__Input for this task__:
*** Begin section ***

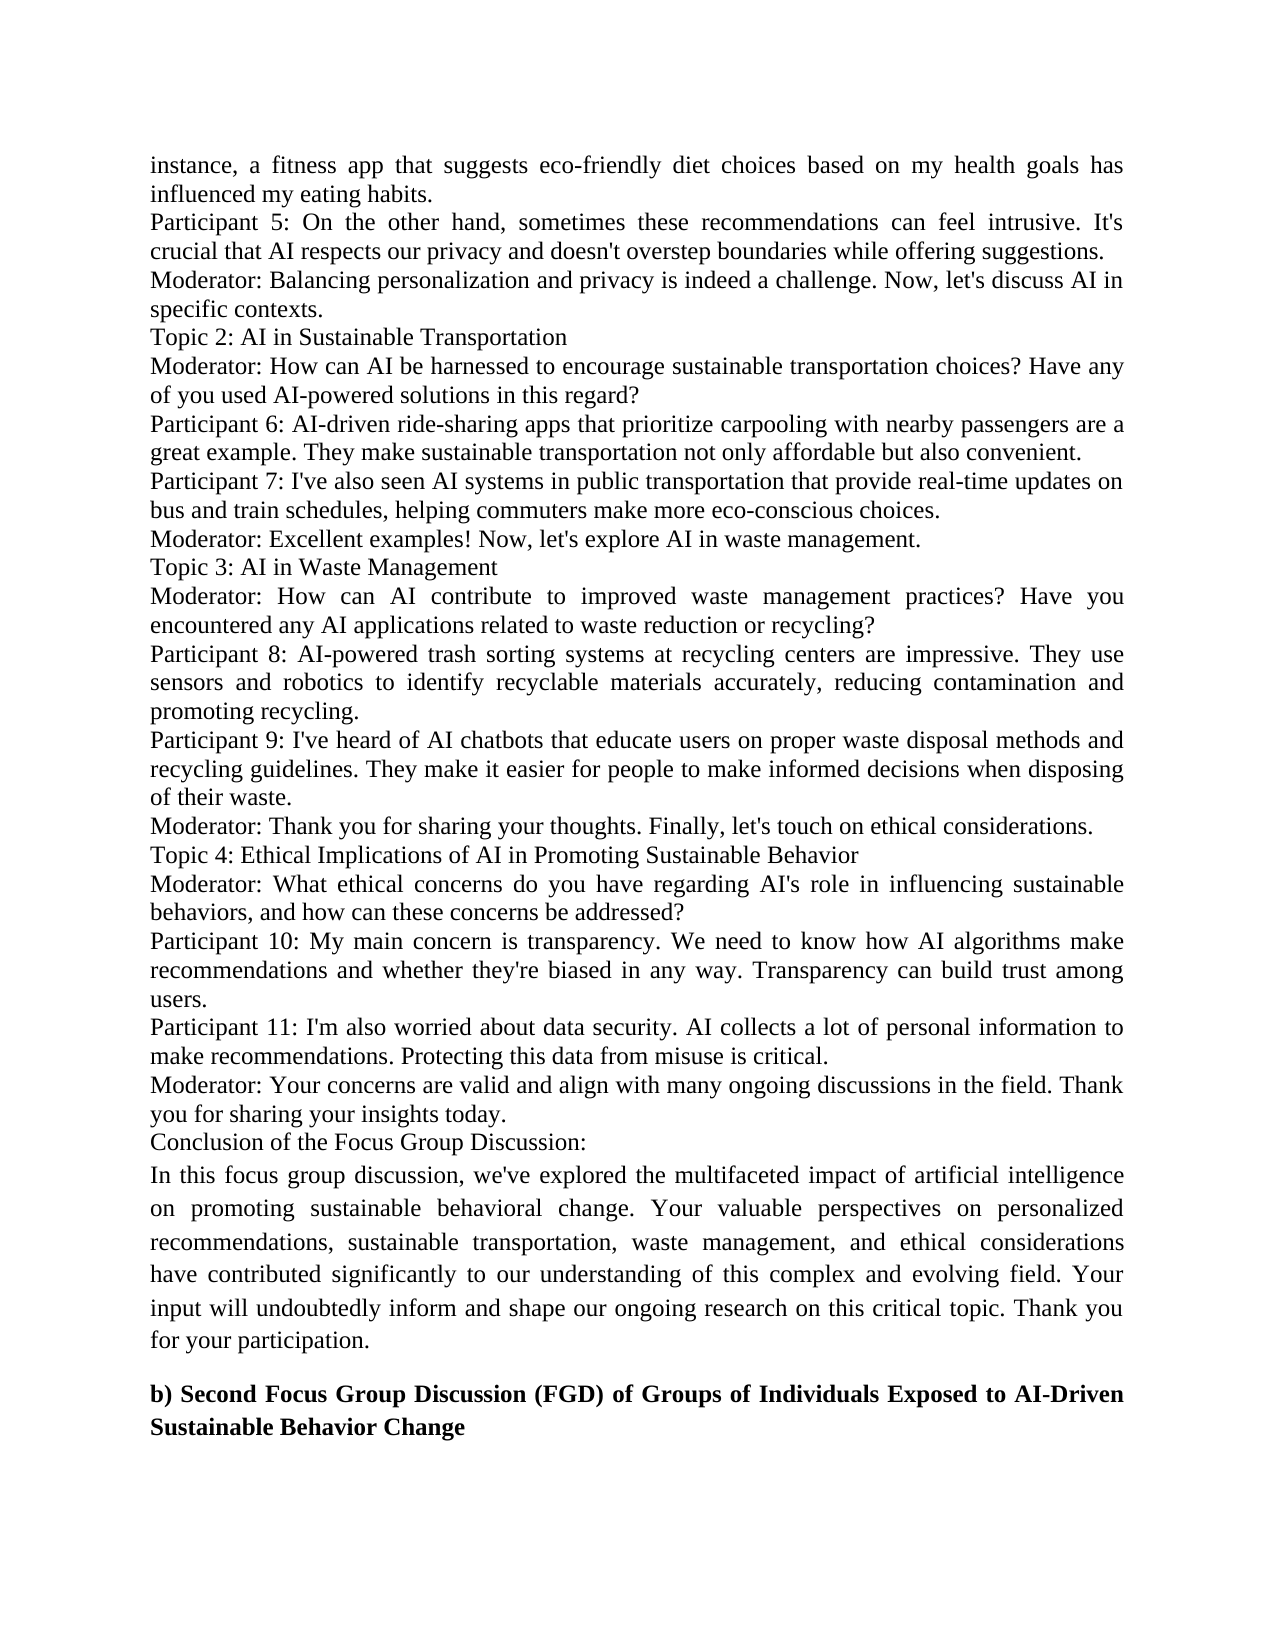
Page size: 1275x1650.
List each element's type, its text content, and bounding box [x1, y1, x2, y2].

text Participant 8: AI-powered trash sorting systems at recycling centers are impressive. They use sensors and robotics to identify recyclable materials accurately, reducing contamination and promoting recycling. [150, 639, 1125, 725]
text b) Second Focus Group Discussion (FGD) of Groups of Individuals Exposed to AI-Driven Sustainable Behavior Change [150, 1379, 1125, 1441]
text Moderator: Thank you for sharing your thoughts. Finally, let's touch on ethical considerations. [150, 811, 1125, 840]
text In this focus group discussion, we've explored the multifaceted impact of artificial intelligence on promoting sustainable behavioral change. Your valuable perspectives on personalized recommendations, sustainable transportation, waste management, and ethical considerations have contributed significantly to our understanding of this complex and evolving field. Your input will undoubtedly inform and shape our ongoing research on this critical topic. Thank you for your participation. [150, 1161, 1125, 1354]
text Participant 9: I've heard of AI chatbots that educate users on proper waste disposal methods and recycling guidelines. They make it easier for people to make informed decisions when disposing of their waste. [150, 725, 1125, 811]
text Participant 10: My main concern is transparency. We need to know how AI algorithms make recommendations and whether they're biased in any way. Transparency can build trust among users. [150, 926, 1125, 1012]
text Moderator: How can AI contribute to improved waste management practices? Have you encountered any AI applications related to waste reduction or recycling? [150, 581, 1125, 639]
text Participant 6: AI-driven ride-sharing apps that prioritize carpooling with nearby passengers are a great example. They make sustainable transportation not only affordable but also convenient. [150, 409, 1125, 466]
text Participant 11: I'm also worried about data security. AI collects a lot of personal information to make recommendations. Protecting this data from misuse is critical. [150, 1012, 1125, 1070]
text Participant 5: On the other hand, sometimes these recommendations can feel intrusive. It's crucial that AI respects our privacy and doesn't overstep boundaries while offering suggestions. [150, 207, 1125, 265]
text Moderator: Balancing personalization and privacy is indeed a challenge. Now, let's discuss AI in specific contexts. [150, 265, 1125, 322]
text Moderator: What ethical concerns do you have regarding AI's role in influencing sustainable behaviors, and how can these concerns be addressed? [150, 869, 1125, 926]
text Moderator: Excellent examples! Now, let's explore AI in waste management. [150, 524, 1125, 552]
text Topic 3: AI in Waste Management [150, 552, 1125, 581]
text Moderator: How can AI be harnessed to encourage sustainable transportation choices? Have any of you used AI-powered solutions in this regard? [150, 351, 1125, 409]
text Moderator: Your concerns are valid and align with many ongoing discussions in the field. Thank you for sharing your insights today. [150, 1070, 1125, 1127]
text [150, 150, 1125, 207]
text Conclusion of the Focus Group Discussion: [150, 1127, 1125, 1156]
text Participant 7: I've also seen AI systems in public transportation that provide real-time updates on bus and train schedules, helping commuters make more eco-conscious choices. [150, 466, 1125, 524]
text Topic 2: AI in Sustainable Transportation [150, 322, 1125, 351]
text Topic 4: Ethical Implications of AI in Promoting Sustainable Behavior [150, 840, 1125, 869]
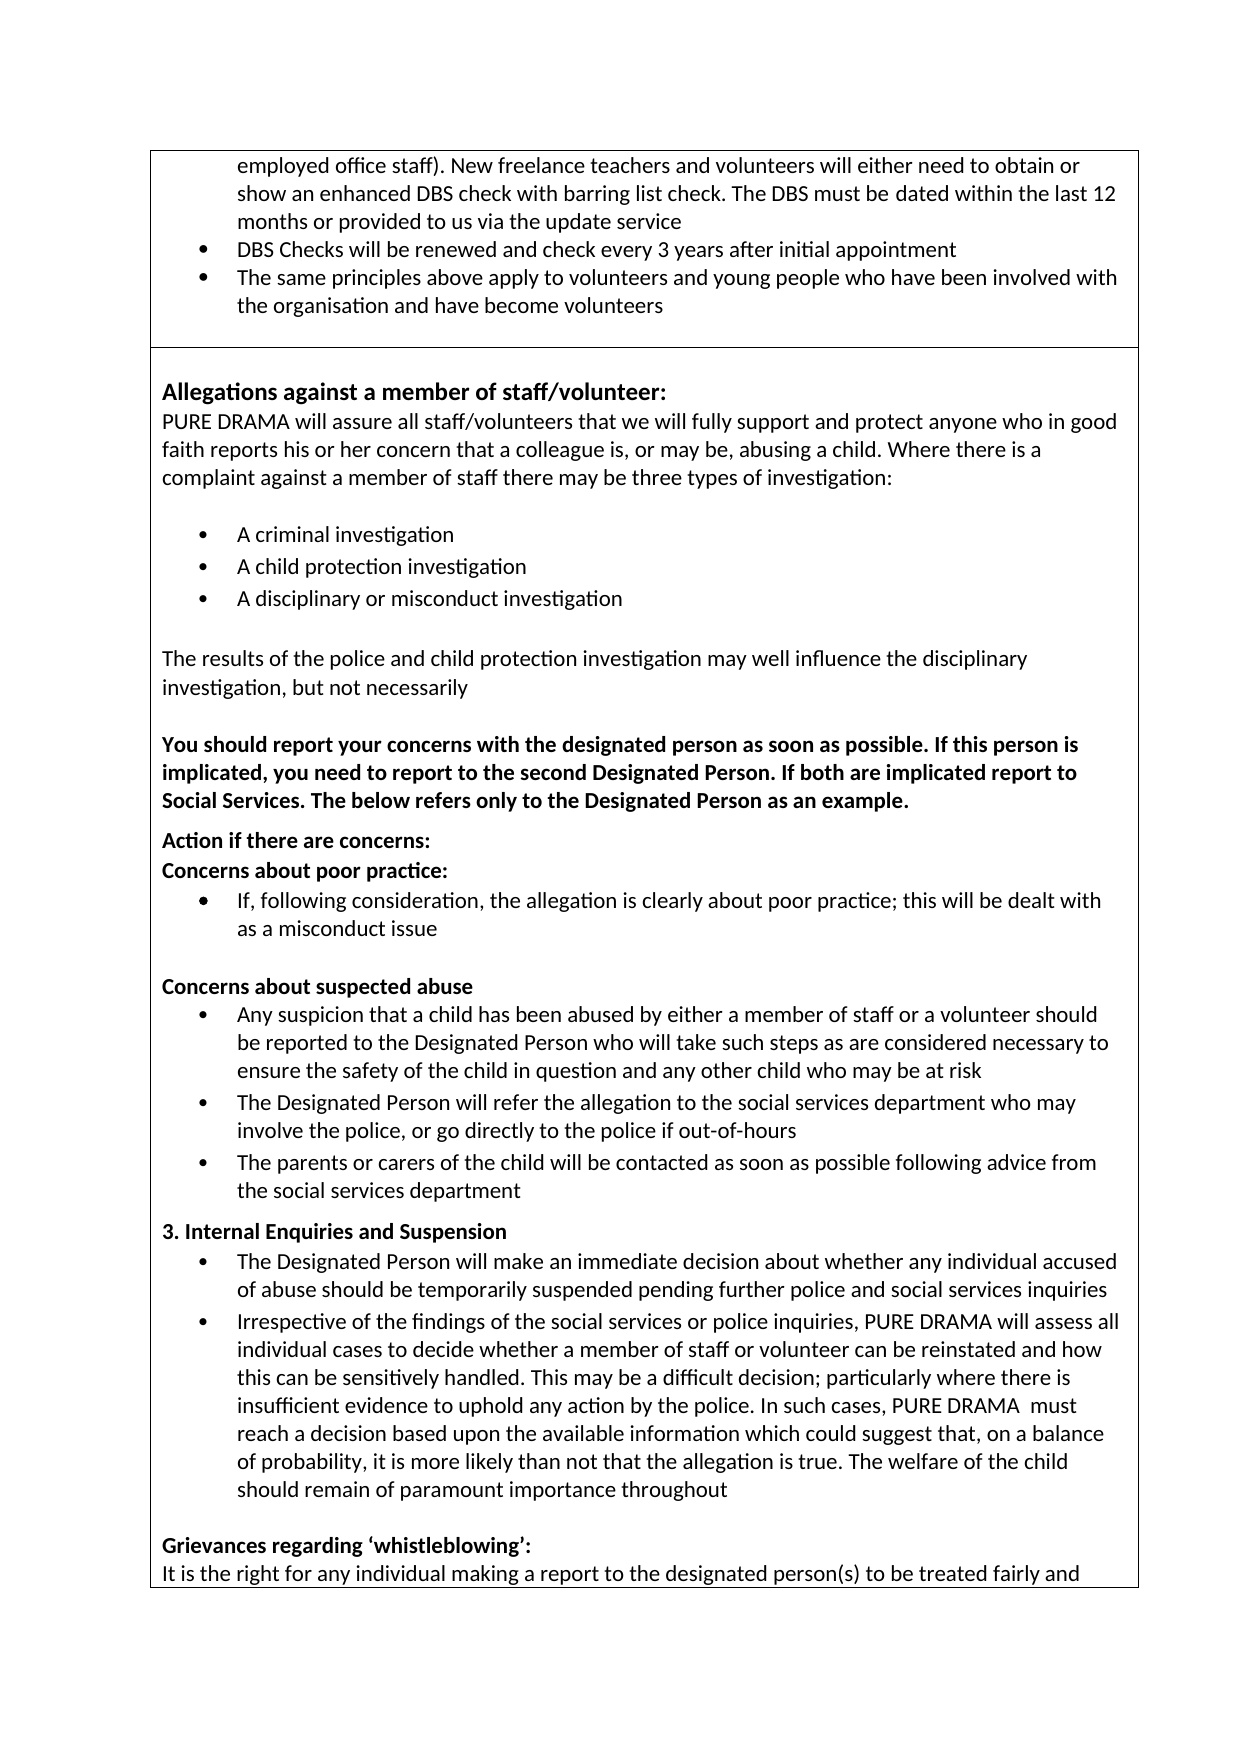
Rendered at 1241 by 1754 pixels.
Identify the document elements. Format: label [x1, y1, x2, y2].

table_cell [151, 348, 1138, 1587]
table_cell [151, 151, 1138, 347]
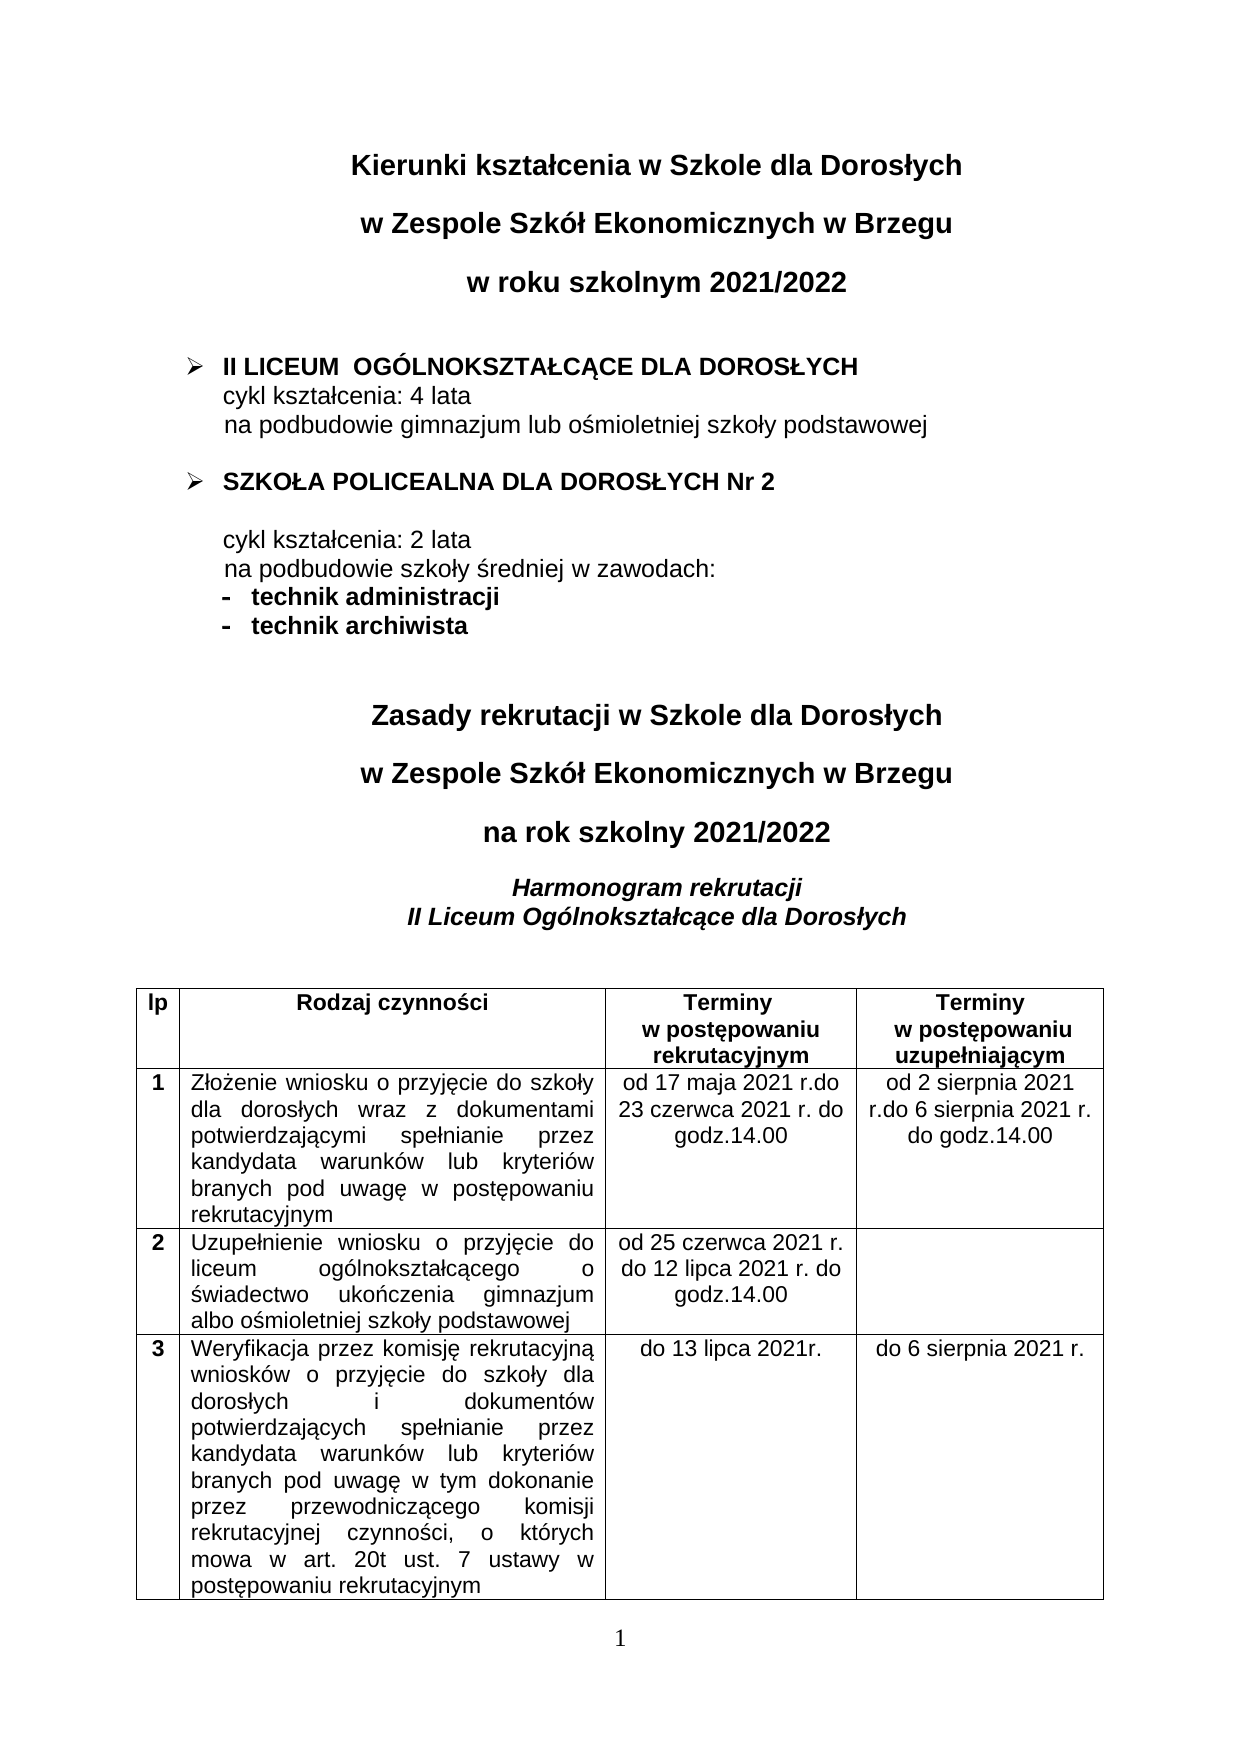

*** End section ***

__Problem__:
Set down exactly, and only, the lines from the one holding "Rendered at 1241 by 1754 pixels." to the end of the records above, leaving every picture out.

__Written response__:
Rendered at 1241 by 1754 pixels.
Identify the document elements. Format: label [x1, y1, x2, y2].

table_cell [151, 348, 1138, 1587]
table_cell [151, 151, 1138, 347]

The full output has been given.